Paolo Di Stefano, Corriere della Sera 25/05/2010, 25 maggio 2010
I SUCCESSI EDITORIALI? IL CASO VINCE SEMPRE
«Ti mando questa bambinata, fanne quel che ti pare; ma se la stampi, pagamela bene per farmi venir voglia di seguitarla». Sapete di chi sono queste parole? Di Carlo Collodi in persona, che nel 1881 scrive così al direttore del Giornale dei bambini presentando la sua Storia di un burattino, destinata a diventare celebre come Le avventure di Pinocchio.
C’è una costante nella storia dei bestseller, ed è l’inconsapevolezza degli autori: lo dimostra una raccolta di indagini editoriali intitolata Non è un caso che sia successo (Laboratorio di Editoria dell’Università Cattolica di Milano, a cura di Roberto Cicala). Non è un caso? In realtà, il titolo potrebbe (dovrebbe) essere l’opposto: un caso che sia successo.
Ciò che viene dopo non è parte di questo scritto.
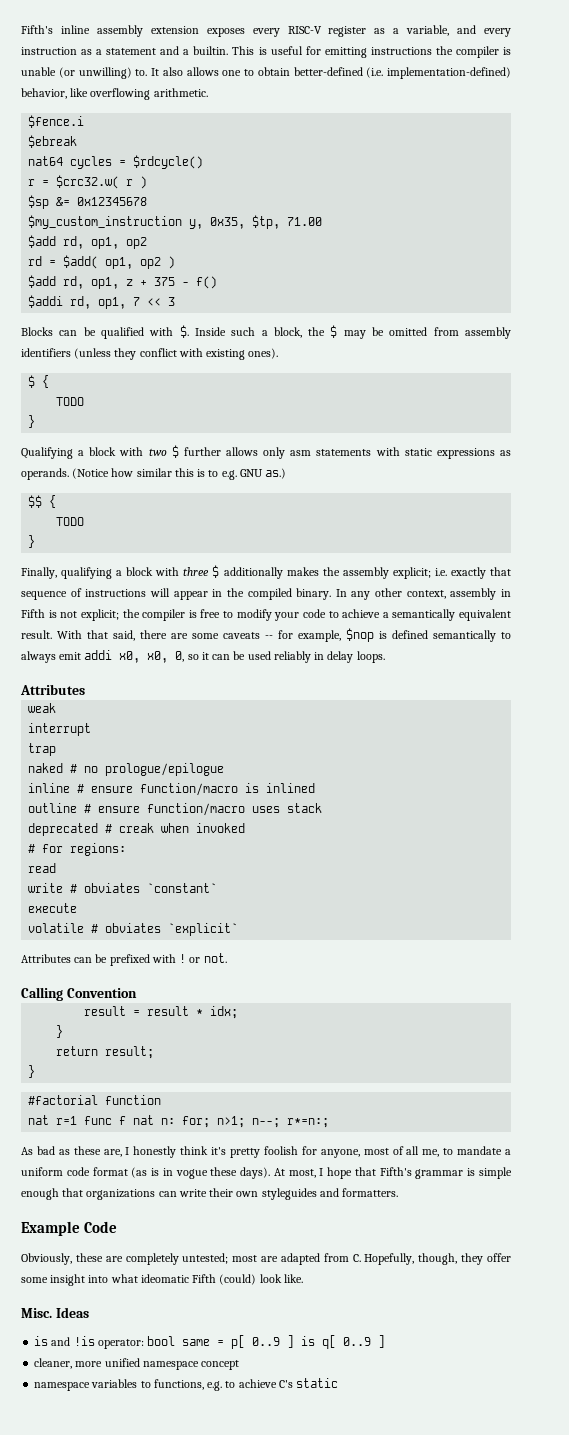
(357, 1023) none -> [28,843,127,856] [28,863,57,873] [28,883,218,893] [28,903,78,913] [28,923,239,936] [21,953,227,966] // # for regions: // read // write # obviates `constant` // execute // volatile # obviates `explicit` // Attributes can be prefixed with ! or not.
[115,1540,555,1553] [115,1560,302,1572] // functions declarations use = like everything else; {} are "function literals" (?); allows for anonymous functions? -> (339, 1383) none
Chi vuole, può consolarsi constatando che neanche in passato i critici riuscivano a decretare il successo di un’opera letteraria. Mentre la favola di Collodi si affermò subito presso il pubblico, la critica italiana dovette aspettare oltre trent’anni per manifestare la sua approvazione: nel 1921 con Pancrazi e poi con Croce, che si limitò a constatare: « un libro umano, e trova le vie del cuore». La vera scoperta critica, però, era già avvenuta in Francia. Del resto, la vendibilità non va mai di pari passo con l’apprezzamento critico, e forse è normale che sia così: Cuore di De Amicis (un «fior di cialtrone» lo definì Carducci) non piacque per niente a Croce, secondo cui l’impronta forzatamente pedagogica vi soffocava ogni slancio artistico. Ci sono i successi per trasgressione, come quello di Colazione da Tiffany, bloccato in un primo momento per oscenità, mentre quando, nel 1958, apparve a puntate su rivista procurò un balzo inaspettato di vendite in edicola. Ci sono poi i successi tardivi, come Diceria dell’untore di Bufalino (sessantenne) e La forma dell’acqua di Camilleri (quasi settantenne). Tardivo, per ragioni non anagrafiche, è anche il successo di Zia Mame, nel senso che il pubblico se ne sarebbe accorto solo cinquant’anni dopo la prima pubblicazione. Non proprio inatteso, nel 1980 arrivò Il nome della rosa, ma Eco ne voleva fare una tiratura di mille copie per un raffinato editore come Franco Maria Ricci.
Morale. Tutti questi casi, a volte divertenti, parlano ognuno per proprio conto. Se un autore (o editore o direttore di marketing) più furbo di altri volesse trarre dalla rassegna un insegnamento valido universalmente (e dunque anche per sé), rimarrebbe con un pugno di mosche. Difficile, se non impossibile, intravedere una formula che garantisca un successo a colpo sicuro. Anzi, persino a posteriori risulta complicato trovare spiegazioni valide: arrampicandosi sugli specchi, le più frequenti sono la copertina, il titolo, un personaggio interprete di un gusto o di un sentimento diffuso. Quel che si può fare, semmai (e che viene fatto oggi molto più che in passato), è cavalcare l’onda quando l’onda, per ragioni insondabili, si è già alzata portando all’apice tipologie ben riconoscibili di opere o di autori cui appiccicare un’etichetta semplice semplice: il sublime, il noir etnografico, il giallo metropolitano, il reportage impegnato, il giovane outsider o viceversa l’anziano dimenticato, eccetera. Ma l’onda presto o tardi si abbassa e bisognerà aspettare la prossima.